Robert Szramke ist ein ganz normaler Jugendlicher mit einem verschmitzten Lächeln. Wenn er spricht, ist nur noch ansatzweise zu erkennen, dass er nicht hierzulande aufgewachsen ist. Dass sich der gebürtige Pole inzwischen gut zurechtfindet, das ist vor allem ein Verdienst von Elisabeth und Hans Schmidt.

Kalbe l "Ich weiß nicht, was ohne Schmidts geworden wäre", sagt Robert Szramke und schaut ein wenig verschämt nach unten. Neben dem gebürtigen Polen sitzen Elisabeth (73) und Hans Schmidt (72). Sie sind dem Jungen in den vergangenen zweieinhalb Jahren so etwas wie Zieheltern geworden sind. Ihnen hat der 14-Jährige zu verdanken, dass er inzwischen gut Deutsch spricht. Seiner Familie haben die Schmidts hingegen durch den hiesigen Dschungel der Bürokratie geholfen. "Aber manchmal", so erinnert sich das Ehepaar, "war es wirklich zum Verzweifeln."

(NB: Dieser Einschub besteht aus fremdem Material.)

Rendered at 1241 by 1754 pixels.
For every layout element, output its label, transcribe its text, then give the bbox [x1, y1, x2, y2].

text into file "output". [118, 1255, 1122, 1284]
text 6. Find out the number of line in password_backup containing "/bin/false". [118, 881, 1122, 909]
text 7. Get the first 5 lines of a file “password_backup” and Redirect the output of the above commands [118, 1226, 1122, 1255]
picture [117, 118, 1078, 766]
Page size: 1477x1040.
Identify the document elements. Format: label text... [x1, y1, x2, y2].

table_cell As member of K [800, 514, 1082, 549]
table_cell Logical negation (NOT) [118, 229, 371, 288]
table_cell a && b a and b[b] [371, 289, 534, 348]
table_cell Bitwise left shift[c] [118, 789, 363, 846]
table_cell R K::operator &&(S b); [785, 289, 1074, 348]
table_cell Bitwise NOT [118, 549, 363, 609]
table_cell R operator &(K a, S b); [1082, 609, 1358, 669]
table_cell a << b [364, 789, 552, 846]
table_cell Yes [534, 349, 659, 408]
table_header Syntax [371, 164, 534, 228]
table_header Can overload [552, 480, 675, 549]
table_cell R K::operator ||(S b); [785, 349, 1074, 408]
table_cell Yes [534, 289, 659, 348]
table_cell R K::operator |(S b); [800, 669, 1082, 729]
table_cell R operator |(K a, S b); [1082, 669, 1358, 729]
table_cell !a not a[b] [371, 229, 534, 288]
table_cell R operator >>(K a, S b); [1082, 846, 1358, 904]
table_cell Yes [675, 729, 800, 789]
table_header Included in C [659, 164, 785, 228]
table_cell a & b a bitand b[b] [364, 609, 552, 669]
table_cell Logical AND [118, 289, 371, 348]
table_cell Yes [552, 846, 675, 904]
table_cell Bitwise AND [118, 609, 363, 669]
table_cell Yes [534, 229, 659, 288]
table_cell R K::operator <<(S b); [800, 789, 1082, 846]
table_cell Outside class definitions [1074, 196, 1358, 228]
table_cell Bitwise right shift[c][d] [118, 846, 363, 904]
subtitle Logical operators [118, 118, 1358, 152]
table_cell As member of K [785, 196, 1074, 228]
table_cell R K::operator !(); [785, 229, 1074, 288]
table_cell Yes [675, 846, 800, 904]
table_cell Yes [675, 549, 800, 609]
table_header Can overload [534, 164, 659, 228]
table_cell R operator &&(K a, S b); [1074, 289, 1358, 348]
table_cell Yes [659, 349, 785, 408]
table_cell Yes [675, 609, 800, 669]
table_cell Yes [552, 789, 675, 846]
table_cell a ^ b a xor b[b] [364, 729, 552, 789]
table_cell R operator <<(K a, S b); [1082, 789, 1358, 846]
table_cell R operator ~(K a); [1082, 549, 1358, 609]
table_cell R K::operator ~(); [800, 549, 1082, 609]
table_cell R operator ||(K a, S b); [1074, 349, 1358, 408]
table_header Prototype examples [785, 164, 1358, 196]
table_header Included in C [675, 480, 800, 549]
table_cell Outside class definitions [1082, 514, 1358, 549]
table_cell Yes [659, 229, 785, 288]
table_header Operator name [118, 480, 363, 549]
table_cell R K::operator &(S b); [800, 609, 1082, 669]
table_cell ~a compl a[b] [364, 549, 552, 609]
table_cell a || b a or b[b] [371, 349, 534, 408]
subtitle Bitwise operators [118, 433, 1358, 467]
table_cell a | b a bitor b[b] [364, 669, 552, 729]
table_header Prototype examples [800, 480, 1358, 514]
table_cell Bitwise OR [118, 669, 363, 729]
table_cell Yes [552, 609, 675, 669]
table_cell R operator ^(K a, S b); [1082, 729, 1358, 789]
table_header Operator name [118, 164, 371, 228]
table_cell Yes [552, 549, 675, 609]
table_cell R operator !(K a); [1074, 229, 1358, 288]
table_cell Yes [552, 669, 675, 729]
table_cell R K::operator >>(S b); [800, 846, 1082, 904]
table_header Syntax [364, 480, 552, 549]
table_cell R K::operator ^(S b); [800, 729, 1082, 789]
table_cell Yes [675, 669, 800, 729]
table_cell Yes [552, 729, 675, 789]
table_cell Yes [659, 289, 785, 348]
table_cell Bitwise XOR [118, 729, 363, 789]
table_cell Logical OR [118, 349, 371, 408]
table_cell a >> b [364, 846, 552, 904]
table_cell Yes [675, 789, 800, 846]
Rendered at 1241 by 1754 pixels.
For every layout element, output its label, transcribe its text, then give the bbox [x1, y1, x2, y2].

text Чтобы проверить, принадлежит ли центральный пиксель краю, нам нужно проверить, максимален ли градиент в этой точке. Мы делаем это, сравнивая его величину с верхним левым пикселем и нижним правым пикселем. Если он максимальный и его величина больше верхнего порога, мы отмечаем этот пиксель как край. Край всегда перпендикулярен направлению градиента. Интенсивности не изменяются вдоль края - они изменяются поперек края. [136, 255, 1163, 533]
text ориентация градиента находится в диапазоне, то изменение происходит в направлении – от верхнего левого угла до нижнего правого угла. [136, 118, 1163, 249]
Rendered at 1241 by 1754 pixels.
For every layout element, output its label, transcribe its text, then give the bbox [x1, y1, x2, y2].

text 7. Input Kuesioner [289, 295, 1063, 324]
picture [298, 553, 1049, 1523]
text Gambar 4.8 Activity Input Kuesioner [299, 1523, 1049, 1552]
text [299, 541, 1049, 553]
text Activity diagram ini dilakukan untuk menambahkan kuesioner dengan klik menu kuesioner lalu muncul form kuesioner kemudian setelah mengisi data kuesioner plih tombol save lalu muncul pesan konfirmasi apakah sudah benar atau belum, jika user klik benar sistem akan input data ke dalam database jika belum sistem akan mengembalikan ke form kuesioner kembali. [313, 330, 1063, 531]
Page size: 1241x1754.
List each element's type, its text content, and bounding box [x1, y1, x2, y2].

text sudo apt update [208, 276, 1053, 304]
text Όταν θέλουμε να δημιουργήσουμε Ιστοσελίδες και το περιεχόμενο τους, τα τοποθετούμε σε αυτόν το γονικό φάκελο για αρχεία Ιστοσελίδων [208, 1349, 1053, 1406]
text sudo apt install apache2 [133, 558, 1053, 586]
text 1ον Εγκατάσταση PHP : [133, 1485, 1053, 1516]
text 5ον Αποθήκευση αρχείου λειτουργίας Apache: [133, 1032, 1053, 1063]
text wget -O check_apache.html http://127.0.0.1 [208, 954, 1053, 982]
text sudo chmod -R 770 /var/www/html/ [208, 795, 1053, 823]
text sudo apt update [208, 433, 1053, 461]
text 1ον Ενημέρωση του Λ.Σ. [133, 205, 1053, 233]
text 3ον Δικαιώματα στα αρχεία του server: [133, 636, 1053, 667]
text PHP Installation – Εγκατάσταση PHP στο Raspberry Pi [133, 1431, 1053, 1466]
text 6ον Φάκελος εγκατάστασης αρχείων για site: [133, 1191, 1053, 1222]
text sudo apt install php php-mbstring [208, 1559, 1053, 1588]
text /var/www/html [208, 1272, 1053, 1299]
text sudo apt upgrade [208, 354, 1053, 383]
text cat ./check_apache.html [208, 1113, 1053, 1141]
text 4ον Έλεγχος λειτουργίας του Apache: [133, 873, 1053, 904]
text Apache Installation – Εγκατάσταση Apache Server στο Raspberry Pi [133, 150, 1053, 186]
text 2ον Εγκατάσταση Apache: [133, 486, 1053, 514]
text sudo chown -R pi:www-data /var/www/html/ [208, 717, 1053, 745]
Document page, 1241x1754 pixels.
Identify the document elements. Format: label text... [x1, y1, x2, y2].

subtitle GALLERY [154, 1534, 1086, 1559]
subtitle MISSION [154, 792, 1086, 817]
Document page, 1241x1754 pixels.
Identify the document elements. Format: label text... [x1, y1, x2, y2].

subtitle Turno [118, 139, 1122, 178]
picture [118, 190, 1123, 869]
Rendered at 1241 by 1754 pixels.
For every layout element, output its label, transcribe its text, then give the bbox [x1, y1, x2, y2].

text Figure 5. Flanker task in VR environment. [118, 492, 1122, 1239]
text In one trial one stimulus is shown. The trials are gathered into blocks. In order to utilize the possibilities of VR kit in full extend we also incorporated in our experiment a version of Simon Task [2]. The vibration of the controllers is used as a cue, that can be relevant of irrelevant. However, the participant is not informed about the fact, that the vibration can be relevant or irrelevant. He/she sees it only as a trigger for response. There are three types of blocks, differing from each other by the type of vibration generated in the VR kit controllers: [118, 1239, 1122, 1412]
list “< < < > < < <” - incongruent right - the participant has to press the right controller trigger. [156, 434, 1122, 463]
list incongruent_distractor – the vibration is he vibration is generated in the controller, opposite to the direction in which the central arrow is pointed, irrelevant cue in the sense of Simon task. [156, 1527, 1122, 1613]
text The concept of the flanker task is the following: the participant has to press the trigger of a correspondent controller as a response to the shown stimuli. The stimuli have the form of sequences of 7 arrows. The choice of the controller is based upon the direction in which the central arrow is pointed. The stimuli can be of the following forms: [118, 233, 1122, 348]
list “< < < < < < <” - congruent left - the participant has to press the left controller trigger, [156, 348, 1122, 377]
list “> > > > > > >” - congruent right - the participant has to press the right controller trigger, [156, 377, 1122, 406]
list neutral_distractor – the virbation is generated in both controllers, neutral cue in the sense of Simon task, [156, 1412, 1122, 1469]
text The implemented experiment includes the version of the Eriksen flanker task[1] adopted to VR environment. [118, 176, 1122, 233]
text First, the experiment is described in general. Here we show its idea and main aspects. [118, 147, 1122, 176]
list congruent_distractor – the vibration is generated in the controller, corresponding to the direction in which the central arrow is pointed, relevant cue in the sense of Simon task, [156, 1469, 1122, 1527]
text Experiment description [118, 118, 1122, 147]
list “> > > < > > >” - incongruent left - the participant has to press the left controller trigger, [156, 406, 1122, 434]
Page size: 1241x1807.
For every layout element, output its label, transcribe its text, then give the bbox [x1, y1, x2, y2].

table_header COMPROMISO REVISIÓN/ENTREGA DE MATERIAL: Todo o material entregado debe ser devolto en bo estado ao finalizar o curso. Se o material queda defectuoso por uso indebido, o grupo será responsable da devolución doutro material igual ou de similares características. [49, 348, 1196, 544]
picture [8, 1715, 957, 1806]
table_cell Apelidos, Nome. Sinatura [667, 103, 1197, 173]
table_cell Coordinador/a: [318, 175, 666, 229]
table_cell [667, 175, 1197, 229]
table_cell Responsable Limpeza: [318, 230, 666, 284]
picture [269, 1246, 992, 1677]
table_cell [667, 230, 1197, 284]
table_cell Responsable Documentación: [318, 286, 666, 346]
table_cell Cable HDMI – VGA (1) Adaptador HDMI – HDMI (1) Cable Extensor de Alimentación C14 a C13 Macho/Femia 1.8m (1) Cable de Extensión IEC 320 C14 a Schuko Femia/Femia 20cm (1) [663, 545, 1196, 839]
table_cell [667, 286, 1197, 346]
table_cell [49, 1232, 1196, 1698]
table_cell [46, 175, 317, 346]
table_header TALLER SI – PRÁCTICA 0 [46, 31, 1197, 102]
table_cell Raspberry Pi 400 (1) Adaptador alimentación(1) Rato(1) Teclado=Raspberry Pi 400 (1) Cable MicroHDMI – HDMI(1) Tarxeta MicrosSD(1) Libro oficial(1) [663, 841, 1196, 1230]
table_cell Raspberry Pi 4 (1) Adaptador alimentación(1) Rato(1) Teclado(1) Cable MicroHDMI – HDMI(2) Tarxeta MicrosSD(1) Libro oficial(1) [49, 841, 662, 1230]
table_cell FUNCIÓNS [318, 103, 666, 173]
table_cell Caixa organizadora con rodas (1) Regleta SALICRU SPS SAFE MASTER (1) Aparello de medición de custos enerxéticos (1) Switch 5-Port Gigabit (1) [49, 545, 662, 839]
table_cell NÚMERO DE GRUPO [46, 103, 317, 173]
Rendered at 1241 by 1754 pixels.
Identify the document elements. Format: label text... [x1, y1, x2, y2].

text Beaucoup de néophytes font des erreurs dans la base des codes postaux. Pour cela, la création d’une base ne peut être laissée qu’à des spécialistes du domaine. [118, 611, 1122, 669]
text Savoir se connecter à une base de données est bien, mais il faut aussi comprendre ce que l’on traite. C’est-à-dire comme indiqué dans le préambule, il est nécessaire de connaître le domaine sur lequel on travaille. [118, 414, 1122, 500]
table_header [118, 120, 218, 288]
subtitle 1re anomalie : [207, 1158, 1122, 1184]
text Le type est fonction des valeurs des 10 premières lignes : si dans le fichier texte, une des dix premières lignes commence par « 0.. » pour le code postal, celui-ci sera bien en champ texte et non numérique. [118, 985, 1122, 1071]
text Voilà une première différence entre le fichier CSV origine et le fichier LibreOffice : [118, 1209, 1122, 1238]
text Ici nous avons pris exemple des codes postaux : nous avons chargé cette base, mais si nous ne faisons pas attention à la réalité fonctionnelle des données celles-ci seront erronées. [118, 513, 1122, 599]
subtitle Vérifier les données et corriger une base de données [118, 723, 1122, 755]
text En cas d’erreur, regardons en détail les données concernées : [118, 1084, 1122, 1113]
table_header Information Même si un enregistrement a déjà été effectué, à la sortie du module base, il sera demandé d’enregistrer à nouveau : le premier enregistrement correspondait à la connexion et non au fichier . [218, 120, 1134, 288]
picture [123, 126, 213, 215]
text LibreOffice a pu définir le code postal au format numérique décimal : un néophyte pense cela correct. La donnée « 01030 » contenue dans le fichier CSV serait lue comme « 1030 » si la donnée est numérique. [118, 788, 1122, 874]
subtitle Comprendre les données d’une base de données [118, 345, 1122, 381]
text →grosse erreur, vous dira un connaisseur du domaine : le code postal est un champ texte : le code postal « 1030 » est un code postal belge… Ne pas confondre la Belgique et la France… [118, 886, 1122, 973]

Verzweifelt war auch Robert, als er und seine Familie im September 2011 in der Altmark ankamen. Bis dahin hatten sie in der Region Danzig gelebt. Doch der Vater wollte das bestehende EU-Recht nutzen und hierzulande einer Arbeit nachgehen. Nicht ahnend, was auf alle zukommt, brachte er sowohl seine Frau als auch seine beiden Söhne und die Lebensgefährtin des Älteren mit. Nur die Tochter blieb zu Hause in Polen. Der große Rest der Familie kam in Kahrstedt bei einer Bekannten unter. Später zogen dann alle nach Kalbe um, wo sie seither zwar unter einem Dach, aber in zwei verschiedenen Wohnungen leben.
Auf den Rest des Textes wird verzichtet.